/* pending-IPI.c - Panic a kernel with IPI pending */
#include <linux/config.h>
#include <linux/module.h>
#include <linux/smp.h>
int init_module(void)
{
local_irq_disable();
apic_wait_icr_idle();
apic_write_around(APIC_ICR2, SET_APIC_DEST_FIELD(1));
apic_write_around(APIC_ICR, (APIC_DM_FIXED
| APIC_DEST_LOGICAL | 0xfb));
panic("pending-IPI: Bye-bye.");
return 0;
}
MODULE_LICENSE("GPL");
MODULE_AUTHOR("OBATA Noboru <[email protected]>");
MODULE_DESCRIPTION("Panic a kernel with IPI pending");
OBATA Noboru <[email protected]> writes:
> Hi all,
>
> I'm having a problem in kdump on a Pentium 4 box when using SMP
> kernel as the second (dump capturing) kernel. Although the use
> of SMP kernel as the second kernel is discouraged in
> Documentation/kdump/kdump.txt, I hope discussing the problem
> here will benefit users in the future.
The problem with SMP is simply the additional cpus. maxcpus=1
is good enough.
Are you using the version in the -mm tree?
We have recently put in code changes so the new kernel comes
up in apic mode and there is less work done by the crashing kernel.
I don't know if this will affect your problem but it is a good place to start.
> I tracked down the problem to write a small module (attached)
> that can reproduce the problem.
>
> How to reproduce:
>
> - Configure both the first and the second kernels to be
> CONFIG_SMP=y
> - Boot the first kernel with "maxcpus=1"
> - Run "insmod pending-IPI.ko" to oops the second kernel
>
> The module makes IPI (Inter-Processor Interrupt) pending upon a
> crash. This is done by:
>
> - Disable local interrupts.
> - Send IPI to CPU#0.
> - Call panic().
>
> What happens in the second kernel is that it receives the
> pending IPI at the first local_irq_enable() in init/main.c, and
> the IPI handler calls the uninitialized function pointer
> call_data->func in arch/i386/kernel/smp.c.
>
> One way to solve this problem is to implement some blocking
> mechanism in the IPI handler so that it prevents itself from
> calling the uninitialized pointer.

### Data excerpt
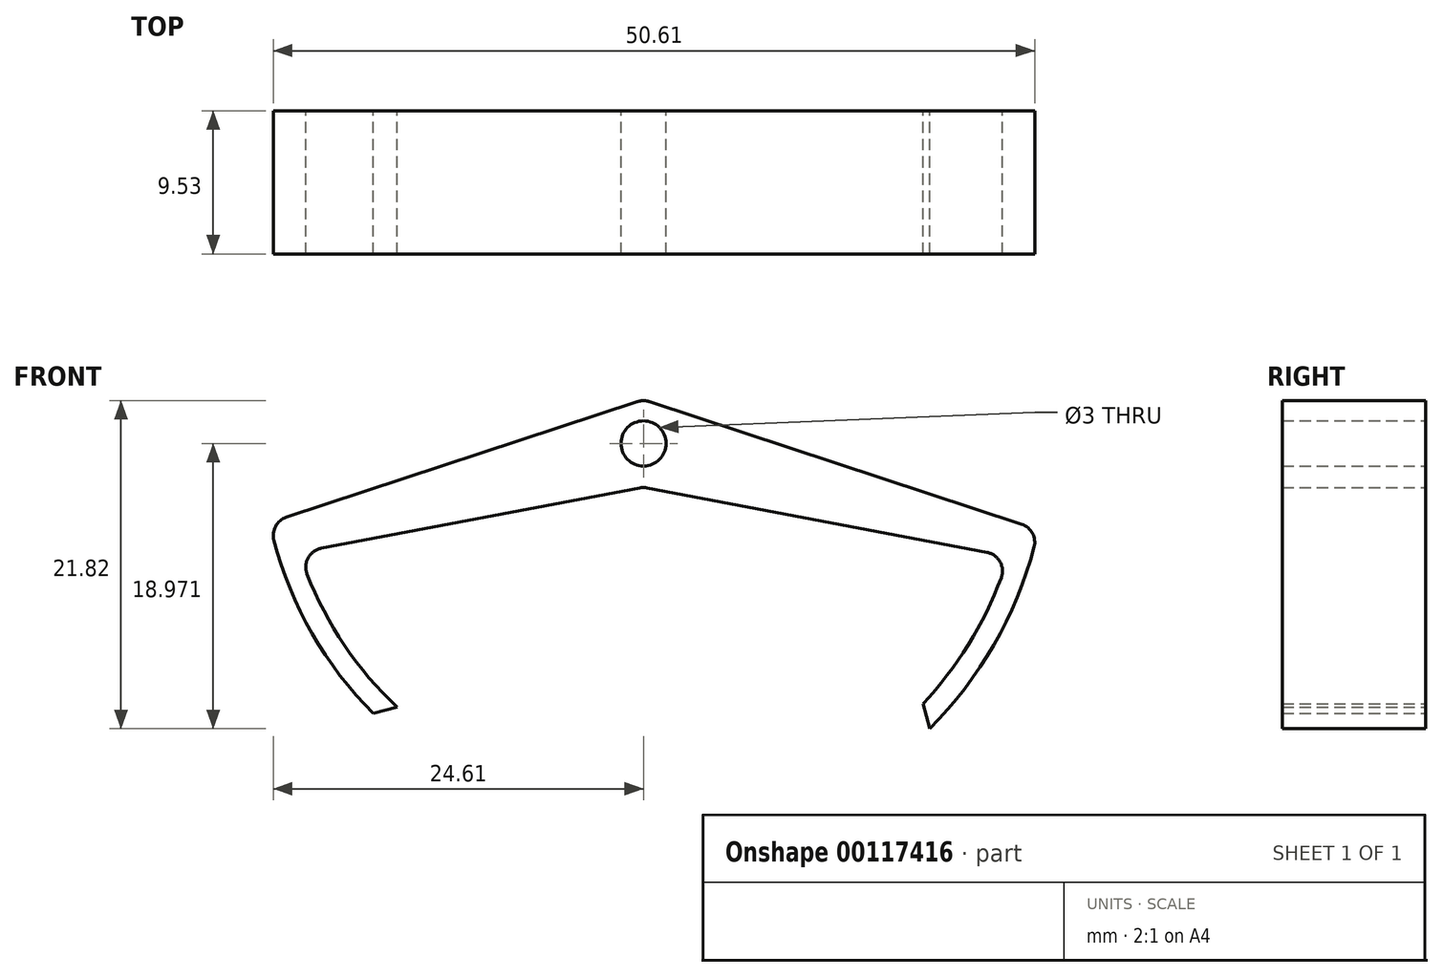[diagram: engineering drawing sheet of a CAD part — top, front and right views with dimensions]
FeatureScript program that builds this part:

### Short problem A
In the kdump thread, which uninitialized function pointer does the IPI handler call in the second kernel?
### Short problem B
Copy the kdump thread word for word from "I don't know" to "reproduce the problem.".

### Exercise answer A
It calls call_data->func in arch/i386/kernel/smp.c.

### Exercise answer B
I don't know if this will affect your problem but it is a good place to start.
> I tracked down the problem to write a small module (attached)
> that can reproduce the problem.